Supplied entries Block Start

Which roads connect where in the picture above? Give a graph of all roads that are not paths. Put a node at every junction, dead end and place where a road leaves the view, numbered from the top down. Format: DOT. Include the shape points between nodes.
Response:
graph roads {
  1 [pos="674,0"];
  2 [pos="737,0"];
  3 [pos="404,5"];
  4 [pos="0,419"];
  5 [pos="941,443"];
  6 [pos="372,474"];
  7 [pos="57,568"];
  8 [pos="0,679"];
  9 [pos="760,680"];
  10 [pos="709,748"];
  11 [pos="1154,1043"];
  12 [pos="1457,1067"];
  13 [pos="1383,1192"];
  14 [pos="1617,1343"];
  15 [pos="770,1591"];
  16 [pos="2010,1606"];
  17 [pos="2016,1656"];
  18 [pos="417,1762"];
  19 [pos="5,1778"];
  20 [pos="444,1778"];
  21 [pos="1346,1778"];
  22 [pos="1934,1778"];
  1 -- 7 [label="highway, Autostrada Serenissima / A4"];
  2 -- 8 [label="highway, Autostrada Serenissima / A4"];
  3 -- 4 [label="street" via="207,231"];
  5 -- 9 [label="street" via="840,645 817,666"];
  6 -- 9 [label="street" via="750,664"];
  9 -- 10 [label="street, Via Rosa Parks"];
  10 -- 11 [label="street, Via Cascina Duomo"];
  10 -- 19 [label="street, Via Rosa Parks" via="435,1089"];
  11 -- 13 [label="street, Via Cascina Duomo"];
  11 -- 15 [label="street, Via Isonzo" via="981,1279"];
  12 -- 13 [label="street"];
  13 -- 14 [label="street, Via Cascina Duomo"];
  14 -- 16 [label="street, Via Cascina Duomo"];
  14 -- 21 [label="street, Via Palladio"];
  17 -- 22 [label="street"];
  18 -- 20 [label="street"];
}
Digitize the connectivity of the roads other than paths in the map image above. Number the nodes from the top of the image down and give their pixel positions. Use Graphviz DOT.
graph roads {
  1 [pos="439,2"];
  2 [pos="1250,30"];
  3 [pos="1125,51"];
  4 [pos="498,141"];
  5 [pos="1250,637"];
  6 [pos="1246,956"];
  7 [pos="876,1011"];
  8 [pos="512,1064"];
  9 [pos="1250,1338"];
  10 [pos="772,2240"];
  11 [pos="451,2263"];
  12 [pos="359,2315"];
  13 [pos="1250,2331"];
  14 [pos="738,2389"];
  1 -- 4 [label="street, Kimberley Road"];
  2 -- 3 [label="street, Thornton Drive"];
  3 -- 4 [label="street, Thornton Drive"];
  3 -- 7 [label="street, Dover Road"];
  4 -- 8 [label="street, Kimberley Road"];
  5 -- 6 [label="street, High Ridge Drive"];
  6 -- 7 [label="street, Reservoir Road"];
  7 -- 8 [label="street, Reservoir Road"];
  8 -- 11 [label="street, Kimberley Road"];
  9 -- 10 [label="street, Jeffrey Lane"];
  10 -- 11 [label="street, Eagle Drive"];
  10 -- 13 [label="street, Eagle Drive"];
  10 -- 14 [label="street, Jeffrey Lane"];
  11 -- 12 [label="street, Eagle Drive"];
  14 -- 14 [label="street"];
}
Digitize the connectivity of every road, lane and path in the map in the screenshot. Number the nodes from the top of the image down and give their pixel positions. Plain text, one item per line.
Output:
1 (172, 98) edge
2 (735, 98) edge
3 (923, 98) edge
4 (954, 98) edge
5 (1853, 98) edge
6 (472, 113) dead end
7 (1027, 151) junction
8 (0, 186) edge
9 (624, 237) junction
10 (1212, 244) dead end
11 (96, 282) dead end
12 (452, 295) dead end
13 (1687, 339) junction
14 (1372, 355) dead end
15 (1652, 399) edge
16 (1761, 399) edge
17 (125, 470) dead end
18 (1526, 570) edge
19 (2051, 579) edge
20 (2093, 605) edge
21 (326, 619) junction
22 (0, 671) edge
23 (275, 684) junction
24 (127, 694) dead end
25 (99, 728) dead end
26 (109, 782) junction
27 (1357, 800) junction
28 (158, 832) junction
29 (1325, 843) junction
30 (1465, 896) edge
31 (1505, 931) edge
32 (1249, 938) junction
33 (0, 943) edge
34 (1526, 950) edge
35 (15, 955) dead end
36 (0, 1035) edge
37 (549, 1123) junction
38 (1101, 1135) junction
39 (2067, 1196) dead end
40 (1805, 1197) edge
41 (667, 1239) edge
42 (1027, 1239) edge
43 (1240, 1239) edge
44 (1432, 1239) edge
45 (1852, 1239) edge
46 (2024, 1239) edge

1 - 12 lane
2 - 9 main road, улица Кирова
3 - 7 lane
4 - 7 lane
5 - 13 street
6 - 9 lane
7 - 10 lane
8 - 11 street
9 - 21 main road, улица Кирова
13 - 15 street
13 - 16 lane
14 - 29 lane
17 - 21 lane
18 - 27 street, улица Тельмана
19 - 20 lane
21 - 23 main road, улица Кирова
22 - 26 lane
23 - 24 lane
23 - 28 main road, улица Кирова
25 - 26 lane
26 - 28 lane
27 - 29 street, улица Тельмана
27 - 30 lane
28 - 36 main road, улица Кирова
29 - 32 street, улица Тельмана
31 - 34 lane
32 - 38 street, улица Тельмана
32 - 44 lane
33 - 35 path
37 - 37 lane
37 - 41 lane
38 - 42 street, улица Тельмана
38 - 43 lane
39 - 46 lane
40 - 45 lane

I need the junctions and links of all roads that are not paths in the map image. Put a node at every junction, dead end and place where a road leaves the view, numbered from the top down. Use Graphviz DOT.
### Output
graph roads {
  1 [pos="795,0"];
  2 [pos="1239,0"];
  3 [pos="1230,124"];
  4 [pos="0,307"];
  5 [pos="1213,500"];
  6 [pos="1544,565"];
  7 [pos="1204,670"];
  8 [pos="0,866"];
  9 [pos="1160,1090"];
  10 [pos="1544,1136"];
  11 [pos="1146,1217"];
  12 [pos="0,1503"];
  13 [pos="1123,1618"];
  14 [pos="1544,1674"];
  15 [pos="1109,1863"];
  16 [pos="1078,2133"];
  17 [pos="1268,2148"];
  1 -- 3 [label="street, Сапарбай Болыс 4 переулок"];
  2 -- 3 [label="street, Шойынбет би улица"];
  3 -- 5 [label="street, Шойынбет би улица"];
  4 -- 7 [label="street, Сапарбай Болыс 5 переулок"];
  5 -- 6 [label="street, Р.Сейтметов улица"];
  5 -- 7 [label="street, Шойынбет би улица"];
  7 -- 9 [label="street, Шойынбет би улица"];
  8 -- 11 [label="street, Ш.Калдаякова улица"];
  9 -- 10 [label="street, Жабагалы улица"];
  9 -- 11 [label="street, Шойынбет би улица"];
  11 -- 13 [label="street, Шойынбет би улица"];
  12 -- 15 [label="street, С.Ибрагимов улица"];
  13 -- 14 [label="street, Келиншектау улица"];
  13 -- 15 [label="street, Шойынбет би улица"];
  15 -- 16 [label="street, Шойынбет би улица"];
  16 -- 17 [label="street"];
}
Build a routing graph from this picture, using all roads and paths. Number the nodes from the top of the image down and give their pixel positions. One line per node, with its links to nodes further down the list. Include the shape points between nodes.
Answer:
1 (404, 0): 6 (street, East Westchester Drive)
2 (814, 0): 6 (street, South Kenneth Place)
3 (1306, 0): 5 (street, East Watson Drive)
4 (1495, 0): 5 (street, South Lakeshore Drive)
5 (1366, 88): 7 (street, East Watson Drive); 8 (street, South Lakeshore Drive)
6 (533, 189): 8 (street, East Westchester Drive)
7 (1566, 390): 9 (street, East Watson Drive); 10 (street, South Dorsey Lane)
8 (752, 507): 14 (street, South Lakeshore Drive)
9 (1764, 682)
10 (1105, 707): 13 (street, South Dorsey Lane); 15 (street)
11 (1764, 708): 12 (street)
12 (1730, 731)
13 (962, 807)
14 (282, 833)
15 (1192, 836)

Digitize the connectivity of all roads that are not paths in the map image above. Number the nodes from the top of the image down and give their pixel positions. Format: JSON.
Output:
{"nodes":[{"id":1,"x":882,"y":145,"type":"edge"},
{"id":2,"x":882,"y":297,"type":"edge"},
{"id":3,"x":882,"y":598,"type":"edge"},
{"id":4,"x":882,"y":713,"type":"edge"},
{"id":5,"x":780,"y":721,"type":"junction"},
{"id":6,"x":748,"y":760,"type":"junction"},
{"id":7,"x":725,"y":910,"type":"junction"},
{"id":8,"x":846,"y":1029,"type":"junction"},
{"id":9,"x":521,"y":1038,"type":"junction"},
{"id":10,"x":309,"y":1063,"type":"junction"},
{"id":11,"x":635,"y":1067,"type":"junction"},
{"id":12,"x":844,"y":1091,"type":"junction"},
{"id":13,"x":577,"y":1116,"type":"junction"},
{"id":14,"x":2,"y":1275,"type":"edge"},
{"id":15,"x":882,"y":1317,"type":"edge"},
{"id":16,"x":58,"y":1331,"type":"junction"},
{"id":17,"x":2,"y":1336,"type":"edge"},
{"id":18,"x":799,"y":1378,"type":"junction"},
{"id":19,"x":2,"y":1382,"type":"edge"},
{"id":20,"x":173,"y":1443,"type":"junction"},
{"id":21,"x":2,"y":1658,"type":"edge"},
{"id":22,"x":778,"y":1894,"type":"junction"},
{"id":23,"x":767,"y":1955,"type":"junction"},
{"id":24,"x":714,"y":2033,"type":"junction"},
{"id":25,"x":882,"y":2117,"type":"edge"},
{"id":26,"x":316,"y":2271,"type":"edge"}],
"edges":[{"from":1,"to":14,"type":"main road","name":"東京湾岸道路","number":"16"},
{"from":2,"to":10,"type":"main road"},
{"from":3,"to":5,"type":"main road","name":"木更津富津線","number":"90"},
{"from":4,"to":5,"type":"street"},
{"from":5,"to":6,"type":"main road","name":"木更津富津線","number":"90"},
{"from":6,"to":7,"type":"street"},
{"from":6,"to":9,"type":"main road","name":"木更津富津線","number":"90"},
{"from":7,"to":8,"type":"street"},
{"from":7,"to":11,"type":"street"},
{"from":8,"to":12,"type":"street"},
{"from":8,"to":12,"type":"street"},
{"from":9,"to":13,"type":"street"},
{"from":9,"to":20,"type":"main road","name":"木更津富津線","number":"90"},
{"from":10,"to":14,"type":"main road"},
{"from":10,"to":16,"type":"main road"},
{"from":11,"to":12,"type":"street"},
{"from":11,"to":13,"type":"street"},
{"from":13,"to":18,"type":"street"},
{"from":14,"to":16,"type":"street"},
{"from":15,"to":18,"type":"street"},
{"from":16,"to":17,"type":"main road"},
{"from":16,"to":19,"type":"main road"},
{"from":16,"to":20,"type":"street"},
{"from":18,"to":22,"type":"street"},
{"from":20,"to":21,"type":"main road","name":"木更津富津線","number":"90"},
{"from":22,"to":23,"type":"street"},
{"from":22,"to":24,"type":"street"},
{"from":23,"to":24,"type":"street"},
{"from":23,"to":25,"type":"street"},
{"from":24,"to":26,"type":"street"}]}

Supplied entries Block End

Problem to solve ::
Give the exact lines, and only those, from the line containing "Build a routing" through the line containing "Digitize the connectivity of all" in the entries above.

Exercise response ::
Build a routing graph from this picture, using all roads and paths. Number the nodes from the top of the image down and give their pixel positions. One line per node, with its links to nodes further down the list. Include the shape points between nodes.
Answer:
1 (404, 0): 6 (street, East Westchester Drive)
2 (814, 0): 6 (street, South Kenneth Place)
3 (1306, 0): 5 (street, East Watson Drive)
4 (1495, 0): 5 (street, South Lakeshore Drive)
5 (1366, 88): 7 (street, East Watson Drive); 8 (street, South Lakeshore Drive)
6 (533, 189): 8 (street, East Westchester Drive)
7 (1566, 390): 9 (street, East Watson Drive); 10 (street, South Dorsey Lane)
8 (752, 507): 14 (street, South Lakeshore Drive)
9 (1764, 682)
10 (1105, 707): 13 (street, South Dorsey Lane); 15 (street)
11 (1764, 708): 12 (street)
12 (1730, 731)
13 (962, 807)
14 (282, 833)
15 (1192, 836)

Digitize the connectivity of all roads that are not paths in the map image above. Number the nodes from the top of the image down and give their pixel positions. Format: JSON.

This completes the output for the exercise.